İnsanların açık havadan yararlanabileceği, nefes alıp, psikolojisini düzeltebileceği sahilleri, parkları, bahçeleri, çocuk oyun alanlarını kapatıp, salgının dünyada en rahat yayıldığının bilindiği, ispatlandığı alanlardan biri olan AVM'leri açıyoruz, insanları kapalı alanlara tıkıyoruz.
Camileri kapatıp, futbol maçlarını başlatıyor, kuaförleri, berberleri açıyoruz.
İnsanlar kıtlıktan çıkmış gibi marketlere dolup dolup boşalıyor, kimseden ses çıkmıyor.
Sokaklar sanki hiçbir şey olmamış gibi hıncahınç kalabalık, evde canım sıkıldı diyen, duyarsız, sorumsuz, anlayışsız birileri, sanki inadına, kendilerini sokağa atıyor.
Sosyal mesafeyi sosyalleşmeye evirdik, cenaze deyip, taziye deyip, iftar deyip, sahur deyip birbirimize yaklaştıkça yaklaşıyor, sokaklarda el ele, ağız ağıza dolaşıyoruz.
Bilim adamları; ülkeyi yönetenlere de, bizlere de yapmayın, etmeyin, salgın hızla devam ediyor, bitmiş, gitmiş değil, tedbirlere dikkat edin, rehavete kapılmayın, halkın rehavete kapılmasına müsaade etmeyin, salgın dalga dalga büyür diye yalvarıyor ama onları ne yöneticiler, ne halk dinliyor.
Öte taraftan; ülkemiz bu kadar büyük bir sıkıntıyı yaşarken açılmayan tek yer var Milletin Meclisi TBMM kapalı ve milletin sorumluluğunu üstlenmiş, vekâletini almış milletin vekilleri de en sıkıntılı günlerde ortada yoklar, çalışmıyorlar.
Bu işte bir terslik var ama büyüklerimizin mutlaka bir bildiği vardır.
Eminim; bir tek insanın hayatının bile hiçbir para birimi ve miktarı ile karşılığı olmadığını biliyorlardır.

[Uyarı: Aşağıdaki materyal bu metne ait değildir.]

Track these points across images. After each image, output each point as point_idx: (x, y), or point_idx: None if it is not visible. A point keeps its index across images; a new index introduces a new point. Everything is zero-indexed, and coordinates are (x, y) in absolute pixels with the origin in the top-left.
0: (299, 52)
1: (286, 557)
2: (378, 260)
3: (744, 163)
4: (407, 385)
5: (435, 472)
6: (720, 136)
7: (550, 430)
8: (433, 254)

Unutmayınız ki; hastalanma, yoğun bakıma yatma ve ölüm, akşam maç sonucunu bekler gibi beklediğiniz, o her gün verilen sayılar gibi değildir.

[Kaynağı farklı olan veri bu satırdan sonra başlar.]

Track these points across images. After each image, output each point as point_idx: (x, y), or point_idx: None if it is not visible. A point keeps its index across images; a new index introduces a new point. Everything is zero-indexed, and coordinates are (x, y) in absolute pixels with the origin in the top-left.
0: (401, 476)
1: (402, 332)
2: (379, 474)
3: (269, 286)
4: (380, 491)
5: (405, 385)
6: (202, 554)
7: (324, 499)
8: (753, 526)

Ölüm; ana, baba, evlat, kardeş, eş, dost, can kaybıdır. Bu salgından dolayı meydana gelen ölüm ise; haftalarca süren ıstırabın, acının, nefes alamamanın, yalnızlığın, kendi ölümünün yanı sıra aileni, yakınlarını perişan etmenin pahasına gelen bir ölümdür.